The Earth travels along its orbit around the Sun at 29.79 kilometres per second, which means it crosses its own diameter of about 12,724 kilometres in just more than seven minutes.

“So if a [near Earth object] initially on a trajectory to impact dead centre on the face of the Earth, arrives as little as five minutes early or late a potential disaster would be changed into a near miss,” Dr Fieber-Beyer said.

While Dart will help Nasa better understand how a kinetic impact mission would work, that doesn’t mean an actual mission would look exactly like Dart does.

“Dart is specifically sized to have the desired effect on Dimorphos,” Dr Johnson said. If faced with a real asteroid threat, “It would depend on the size of the asteroid how much we would need to hit it. In the case of the kinetic impactor, it probably need to be larger than Dart, and we also might hit it with several kinetic impactors.”

There are lots of mission options, but many depend on just what type of asteroid you’re dealing with and how it will react to an impact, according to Dr Statler. The reality is that while Nasa has tracked asteroids and observed them and modeled them, “we do not know exactly how these how these asteroids will behave, because we don't have samples of real asteroids on the earth,” he said “As a scientist, I fully hope to be surprised by the results of the experiment. Although as a planetary defender, I don't want to be too surprised.”

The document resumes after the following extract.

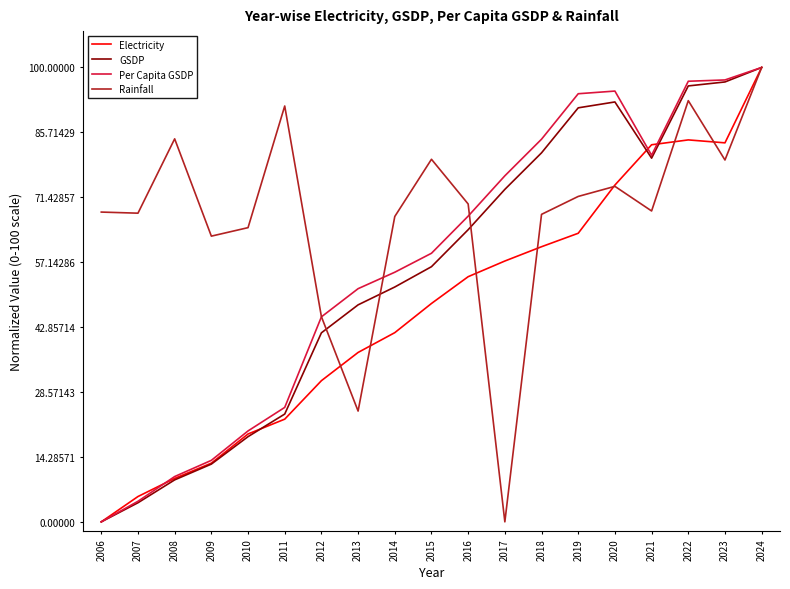

What is the total value across all series at 2016?

255.5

Dart will help “ground truth” scientists’ understanding of asteroids and the materials they are made of. It could turn out that kinetic impact strategies are not appropriate for some of them, according to Dr Fieber-Beyer, particularly metallic iron-nickel asteroids.

“A kinetic impactor will definitely work on a rocky body [asteroid], or a large comet,” she said. “If you have an iron-nickel asteroid, it's not going to happen.”

Nasa’s Psyche mission will be the first to visit what scientists think is just such a solid metal bodied asteroid in 2026, providing the first direct assessment of such an asteroid. There may be alternatives to kinetic impactors for deflecting such a body, if it ever threatened Earth.

“Some of the other things that have been studied are what we call a gravity tractor,” Dr Johnson said, “which is just taking a spacecraft keeping with the asteroid and using nature's tug rope, gravity; the mutual attraction between the spacecraft and the asteroid will slowly tug that asteroid out of its impacting trajectory into a more benign one.”

Another alternative would be to use ion beam deflection, essentially strapping a thrust like that which powered Dart to Dimorphos to an asteroid to change its course. Thrusters use electrical energy to accelerate charged propellant particles out of a nozzle, generating weak, but very efficient thrust that can build up to a large velocity change over time.

“Of course, a technique like that takes longer to implement,” Dr Johnson said. “We would have to have more warning time to be able to implement it.”

And that’s the main mission of Nasa’s Planetary Defense Coordination Office anyway, he added. While Dart marks the first test of a method to deflect an asteroid, the key thing is making sure we know where all the potentially threatening asteroids are, long before they could pose a threat to Earth.

“ Hollywood and movies, they have to make it exciting. You know, we find the asteroid only 18 days before it's going to impact and everybody runs around as if they're on fire,” Dr Johnson said. “That’s not the way to do planetary defence.”

There are just more than 2,250 known potentially hazardous near Earth asteroids, and Nasa hopes its upcoming Near Earth Object Surveyor mission, a space telescope currently in its preliminary design review phase, will help scientists locate any asteroids that could be hiding in the glare of the Sun.

“Neo Surveyor will be able to find the population of asteroids 140 meters and larger within about a 10 year period,” Dr Johnson said. “Our strategy is to find that population out there with a mission like Neo Surveyor and know where all the potential hazards are, and then have sufficient time to then build the right campaign of missions to go out there.”